Per me la libertà non è mai stato un concetto astratto. Altro che cazzi. Io sapevo bene di cosa si trattasse quando sentivo pronunciare quella parola. Mica come quei supereroi dei miei coetanei. Loro fumavano spinelli nei bagni e sognavano un mondo alla rovescia. Ne parlavano indicando i grandi della Storia che avevano combattuto per conquistarla. Scomodavano la filosofia. Inzuppavano gli occhi in testi sacri. Farcivano i diari con le loro ideologie, riempivano i dibattiti di dotte citazioni.
Per me la faccenda era diversa. Della libertà sapevo praticamente tutto. Era un fatto di meccanica. Mica avevo bisogno di immaginarla o teorizzarla. Credeteci o meno, ma io la potevo accarezzare sul serio, picchiettando i polpastrelli sulla sua armatura metallica. Altro che ideale onirico: lei era pura cromatura! Carrozzeria e carburatore. E aveva un nome: Garelli Vip4. Nera luccicante, quasi fosse cosparsa di bizzosa brillantina. Raggi a stella bianchi, immacolati come la pelle di un albino. A vederli girare ti facevano venire voglia di buttartici dentro. Centro gravitazionale della velocità, ombelico del mio piacere rivoluzionario.
Agli approfondimenti politici preferivo il vento di maggio tra i capelli. Io sbarellavo con il mio motorello irriverente. Quello con su appiccicato l’adesivo di un’oasi nordafricana sul fanale scheggiato. Loro stavano sedute sui gradini della scuola. Carne fresca in quei diciassett’anni, saputelle neanche avessero vissuto cent’anni. Alle spalle manigoldi alti e smilzi che si davano appuntamento davanti alla biblioteca comunale. Non parlavano di discoteche, fighe e motori. Guardavano Santoro in tv, leggevano libri e in classe sapevano sempre quale fosse la musica più giusta da ascoltare.

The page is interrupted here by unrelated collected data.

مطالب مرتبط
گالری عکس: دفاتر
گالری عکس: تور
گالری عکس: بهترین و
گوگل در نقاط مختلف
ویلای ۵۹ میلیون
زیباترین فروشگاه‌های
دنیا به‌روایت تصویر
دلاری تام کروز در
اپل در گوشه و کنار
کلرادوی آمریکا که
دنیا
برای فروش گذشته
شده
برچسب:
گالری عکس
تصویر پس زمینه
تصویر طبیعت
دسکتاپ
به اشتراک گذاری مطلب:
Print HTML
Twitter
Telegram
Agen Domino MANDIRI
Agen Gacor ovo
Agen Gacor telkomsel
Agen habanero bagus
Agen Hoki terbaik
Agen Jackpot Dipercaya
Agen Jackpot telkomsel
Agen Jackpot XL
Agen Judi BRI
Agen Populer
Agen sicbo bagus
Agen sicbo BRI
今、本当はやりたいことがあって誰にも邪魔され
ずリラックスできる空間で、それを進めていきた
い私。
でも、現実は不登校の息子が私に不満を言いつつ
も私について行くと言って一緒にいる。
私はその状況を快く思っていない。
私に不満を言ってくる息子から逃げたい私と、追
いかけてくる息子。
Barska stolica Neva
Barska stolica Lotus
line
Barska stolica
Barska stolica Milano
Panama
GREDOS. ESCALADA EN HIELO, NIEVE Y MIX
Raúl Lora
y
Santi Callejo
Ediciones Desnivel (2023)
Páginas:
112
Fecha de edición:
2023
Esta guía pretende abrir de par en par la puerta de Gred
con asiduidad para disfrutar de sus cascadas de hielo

Io no. Al suono della campanella a me in mano ancheggiava la chiave del paradiso. Roteava tra le mie dita. La libertà era a centotrentadue passi da me. Parcheggiata discreta sotto le finestre dell’aula magna. Lo specchietto crepato mi diceva che ero io il più bello del reame. La manopola in gomma chiedeva di essere masturbata al più presto.
La libertà andava posseduta, non anelata. Sodomizzata a terra e impugnata per le corna. Lei non era dentro di me, ero io sopra di lei. Le spippettavo un po’ d’aria, perché la cucciola aveva bisogno di rifiatare. Poi scalciavo sulla leva dell’accensione e miss Libertà cominciava a ruggire tamarra. La sua voce era una rosea marmitta Proma, dioscuro a guardia di quattro cavalli imbizzarriti da scagliare in strada.
Scatto in su della marcia, Garelli in assetto di guerra, partenza a razzo davanti al piazzale. La libertà cominciava in quel momento. Cattiva fin dentro le ossa.